(Français) Les participants à un séminaire du CESA vivent en direct l’élection présidentielle américaine

By Africa Center for Strategic Studies
Updated: 11/13/2012

ellection_night_2012Une dizaine de participants au récent séminaire du Centre d’études stratégiques de l’Afrique (CESA) sur la gestion des ressources dans le secteur de la sécurité ont eu l’occasion de vivre en direct les résultats de l’élection présidentielle américaine  du 6 novembre 2012 dans un hôtel de Washington, D.C.  Ces cadres civils et militaires de haut niveau ont profité de leur temps libre en fin de journée  pour assister à l’une des nombreuses soirées électorales organisées par les Partis Républicain et Démocrate dans la capitale américaine.

«  Cela a été un expérience unique pour moi. J’y avais pensé avant de venir aux États-Unis pour ce séminaire, mais je ne savais pas comment faire », a notamment déclaré le capitaine de vaisseau Houcine Nasri du ministère tunisien de la défense. « Je remercie vraiment le CESA de m’avoir donné l’opportunité d’assister  à cette soirée parmi des américains, de voir comment ils vivent ce moment important non seulement pour leur pays,  mais aussi pour le monde entier ».
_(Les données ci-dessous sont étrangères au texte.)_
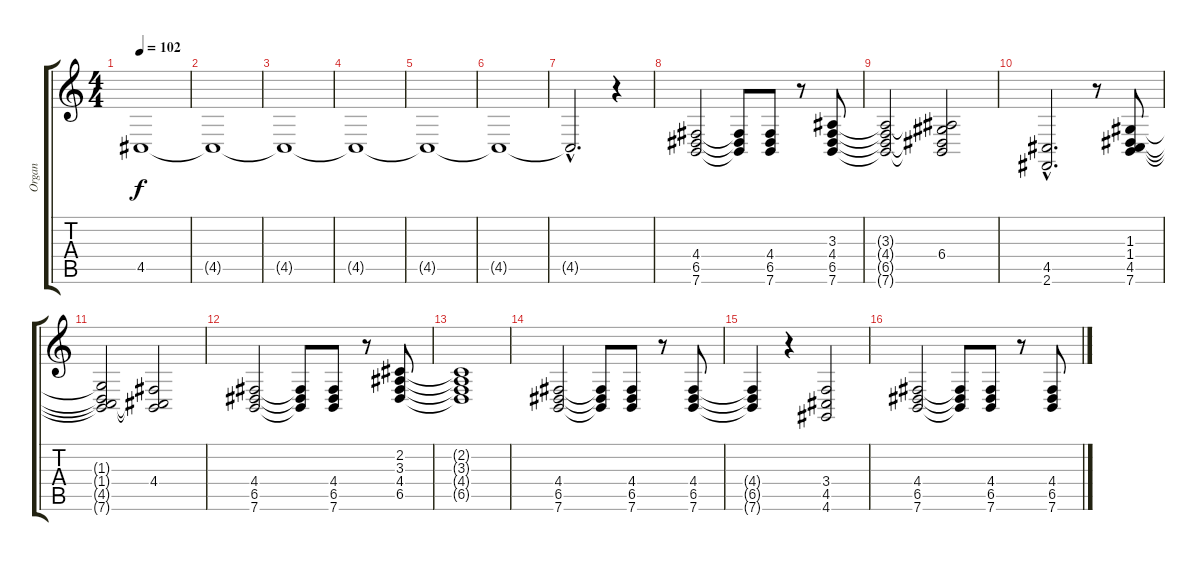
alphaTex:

\track ("Organ" "Organ") {instrument drawbarorgan}
\staff {score tabs}
\tuning (E4 B3 G3 D3 A2 E2) {hide}
\ts (4 4)
\tempo 102
\clef g2
\ks c
4.5{t}.1{dy f} |
4.5{t}.1 |
4.5{t}.1 |
4.5{t}.1 |
4.5{t}.1 |
4.5{t}.1 |
4.5{hac t}.2{d} r.4 |
(4.4 6.5 7.6).2 (4.4{t} 6.5{t} 7.6{t}).8 (4.4 6.5 7.6).8 r.8 (3.3 4.4 6.5 7.6).8 |
(3.3{t} 4.4{t} 6.5{t} 7.6{t}).2 (3.3{t} 6.4 6.5{t} 7.6{t}).2 |
(4.5{hac} 2.6{hac}).2{d} r.8 (1.3 1.4 4.5 7.6).8 |
(1.3{t} 1.4{t} 4.5{t} 7.6{t}).2 (4.4 4.5{t} 7.6{t}).2 |
(4.4 6.5 7.6).2 (4.4{t} 6.5{t} 7.6{t}).8 (4.4 6.5 7.6).8 r.8 (2.2 3.3 4.4 6.5).8 |
(2.2{t} 3.3{t} 4.4{t} 6.5{t}).1 |
(4.4 6.5 7.6).2 (4.4{t} 6.5{t} 7.6{t}).8 (4.4 6.5 7.6).8 r.8 (4.4 6.5 7.6).8 |
(4.4{t} 6.5{t} 7.6{t}).4 r.4 (3.4 4.5 4.6).2 |
(4.4 6.5 7.6).2 (4.4{t} 6.5{t} 7.6{t}).8 (4.4 6.5 7.6).8 r.8 (4.4 6.5 7.6).8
La soirée a également fait forte impression sur Mountaga Dioume, cadre au ministère sénégalais des finances qui a lu sur les visages de la foule autour de lui, « l’angoisse (ou l’optimisme) des uns et des autres  au fur et à mesure que la télévision égrenait les résultats. La fête était là pour masquer les angoisses, mais on sentait bien que les américains présents étaient surtout préoccupés par les résultats ». M. Dioume a également ajouté : «  nous avons pu apprendre de la plus grande démocratie du monde que tout commence par les élections. Cela devrait faire tâche d’huile chez nous ».
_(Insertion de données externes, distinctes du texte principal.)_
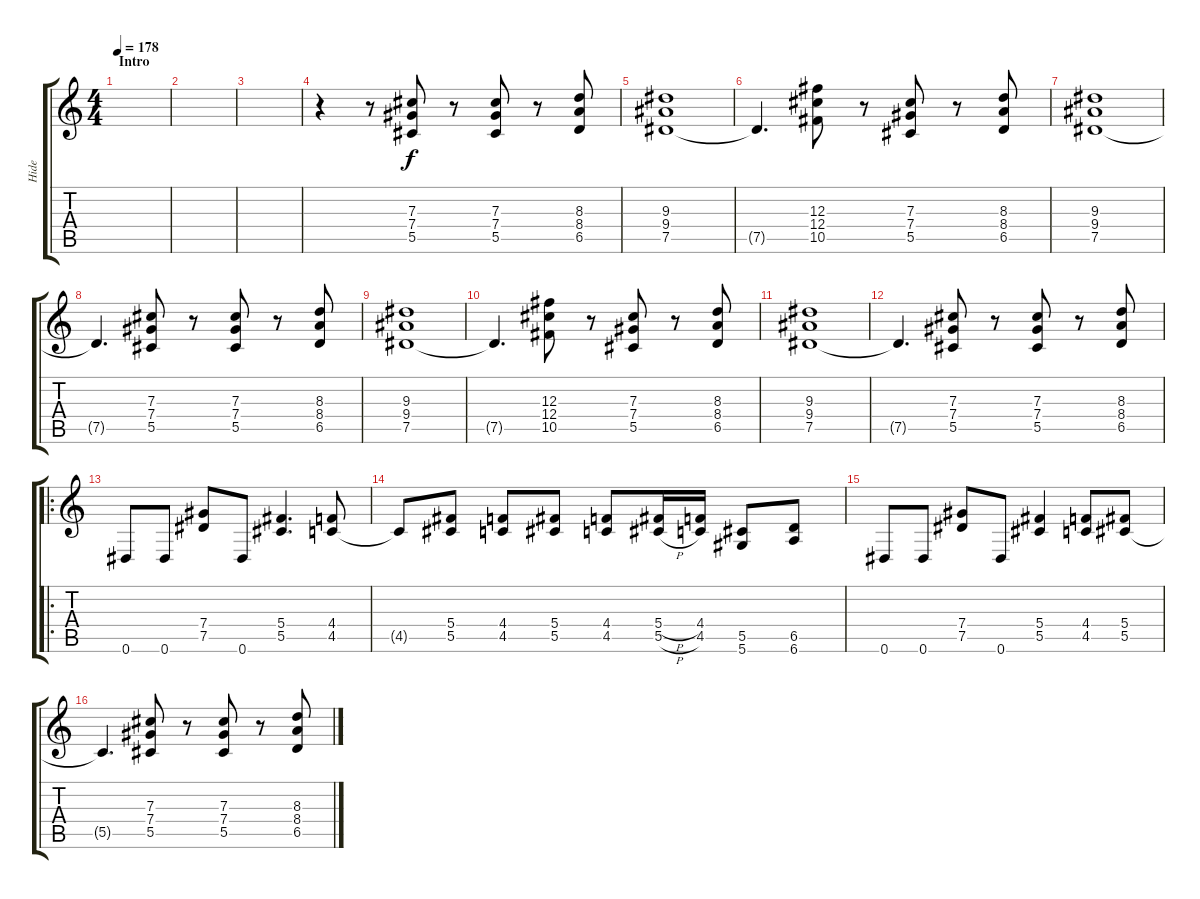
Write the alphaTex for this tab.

\track ("Hide" "Hide") {instrument distortionguitar}
\staff {score tabs}
\tuning (Eb4 Bb3 Gb3 Db3 Ab2 Eb2) {hide}
\ts (4 4)
\section ("" "Intro")
\tempo 178
\clef g2
\ks c
|
|
|
r.4 r.8 (7.3 7.4 5.5).8 r.8 (7.3 7.4 5.5).8 r.8 (8.3 8.4 6.5).8 |
(9.3 9.4 7.5).1 |
7.5{t}.4{d} (12.3 12.4 10.5).8 r.8 (7.3 7.4 5.5).8 r.8 (8.3 8.4 6.5).8 |
(9.3 9.4 7.5).1 |
7.5{t}.4{d} (7.3 7.4 5.5).8 r.8 (7.3 7.4 5.5).8 r.8 (8.3 8.4 6.5).8 |
(9.3 9.4 7.5).1 |
7.5{t}.4{d} (12.3 12.4 10.5).8 r.8 (7.3 7.4 5.5).8 r.8 (8.3 8.4 6.5).8 |
(9.3 9.4 7.5).1 |
7.5{t}.4{d} (7.3 7.4 5.5).8 r.8 (7.3 7.4 5.5).8 r.8 (8.3 8.4 6.5).8 |
\ro
0.6.8 0.6.8 (7.4 7.5).8 0.6.8 (5.4 5.5).4{d} (4.4 4.5).8 |
4.5{t}.8 (5.4 5.5).8 (4.4 4.5).8 (5.4 5.5).8 (4.4 4.5).8 (5.4{h} 5.5{h}).16 (4.4 4.5).16 (5.5 5.6).8 (6.5 6.6).8 |
0.6.8 0.6.8 (7.4 7.5).8 0.6.8 (5.4 5.5).4 (4.4 4.5).8 (5.4 5.5).8 |
5.5{t}.4{d} (7.3 7.4 5.5).8 r.8 (7.3 7.4 5.5).8 r.8 (8.3 8.4 6.5).8{txt ""}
Satydanand Aujeet, fonctionnaire au cabinet du premier ministre de l’Ile Maurice a insisté quant à lui sur le déroulement sans incident de la soirée. «  À aucun moment, je ne me suis senti en insécurité. Il ya eu des manifestations de joie certes, mais on n’a pas vu de casse, ni de blocage de la circulation. Cela traduit bien la maturité de la démocratie américaine ». M. Aujeet a également trouvé que le discours du perdant Mitt Romney, après qu’il ait téléphoné au président Obama pour le féliciter de  sa victoire était empreint d’un vrai sens de la responsabilité. «  Il a proposé de travailler avec le président et j’ai trouvé cela très intéressant. Le fait aussi qu’il ait dit dans son discours qu’il allait prier pour que le président réussisse montre que pour lui, l’intérêt de l’Amérique passe avant celui de son parti. Il sait que si le président ne travaille pas bien, c’est tout le pays qui va souffrir».
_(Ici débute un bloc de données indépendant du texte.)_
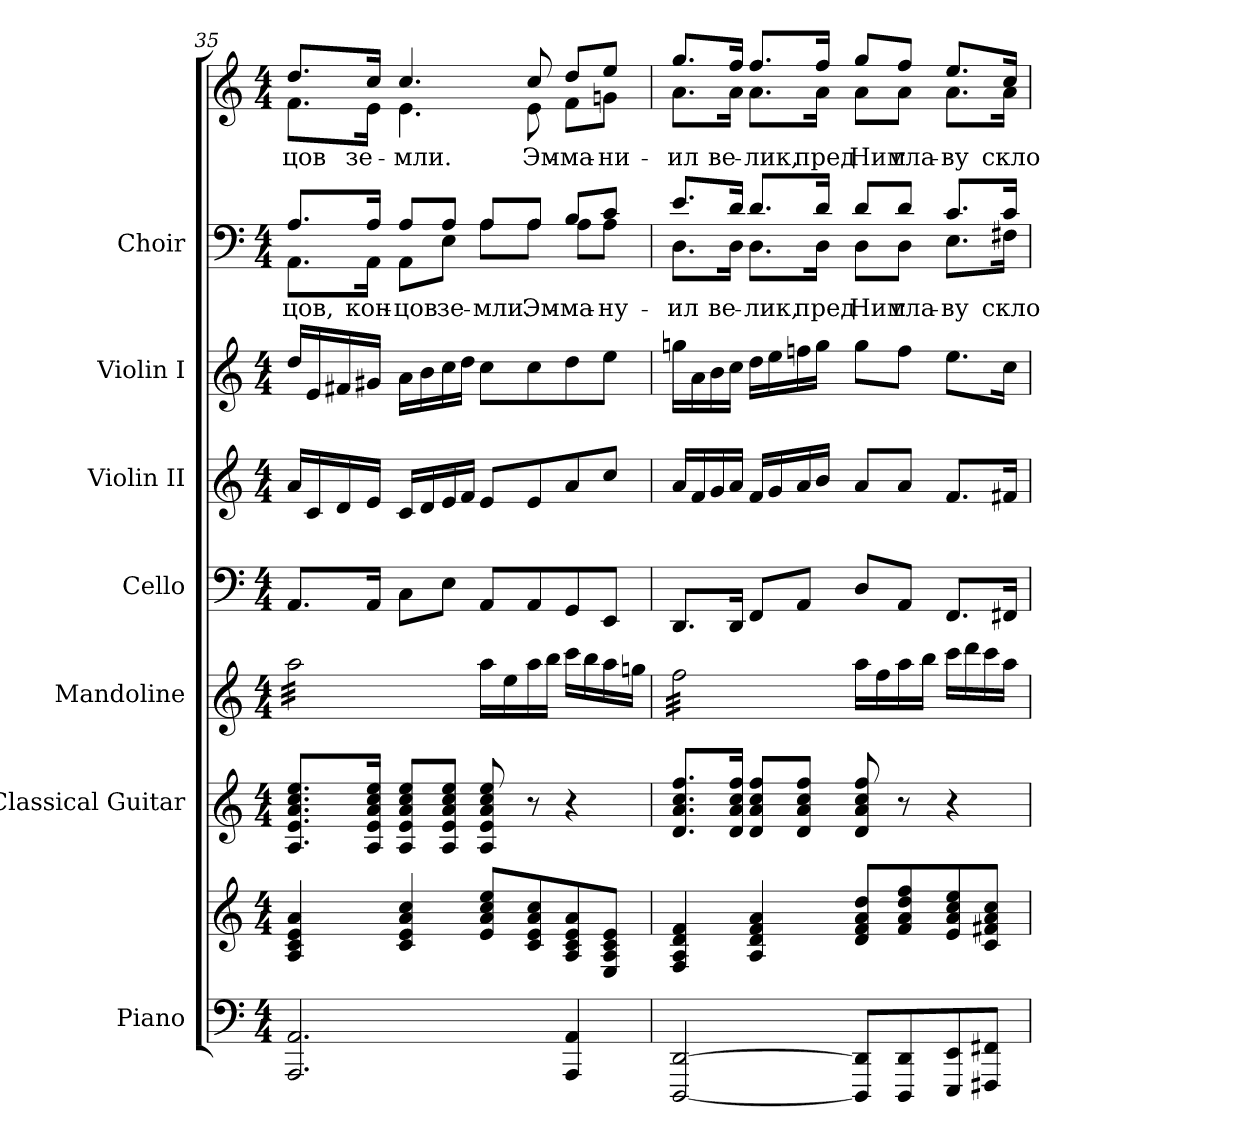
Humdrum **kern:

David Makvwi, Directeur à l’agence nationale du renseignement militaire au Nigeria a d’abord été frappé tout au long de la soirée par le ratio police/citoyen -l’expression est de lui- dans la ville, qu’il a trouvé tout à fait ordinaire. « Il y a certainement eu un renforcement de la présence policière dans des points sensibles, mais je n’ai pas vu de brigades antiémeutes ou des unités de ce genre dans les rues. Dans nos pays cela se passe tout à fait autrement ».

Certains de ces cadres et officiers supérieurs africains, très heureux d’avoir appris  en passant la différence entre « Red State » et « Blue State », ont également remarqué la volonté affichée des leaders  démocrates et républicains de rechercher le consensus dans la gestion des affaires du pays. Une preuve que ce qui est important pour eux, c’est d’abord l’intérêt de l’Amérique, et non celui d’une région ou d’un parti.

« Très souvent dans nos pays, il y a une tendance à favoriser seulement les membres du parti au pouvoir, ou les régions qui lui ont été favorables lors des élections. Il serait vraiment intéressant que nous soyons capables en Afrique de dépasser ce stade », a notamment déclaré M.  Makvwi.

Mangad Mahesh, cadre comme M. Aujeet à la primature de l’Ile Maurice a été littéralement enthousiasmé par cette expérience. «  De ma petite ile de l’océan indien, je n’ai jamais pensé que j’aurais un jour l’occasion de parcourir des milliers de kilomètres pour  assister à une soirée électorale lors d’une présidentielle aux États-Unis. C’est le genre d’occasion qui ne se présente qu’une fois dans la vie».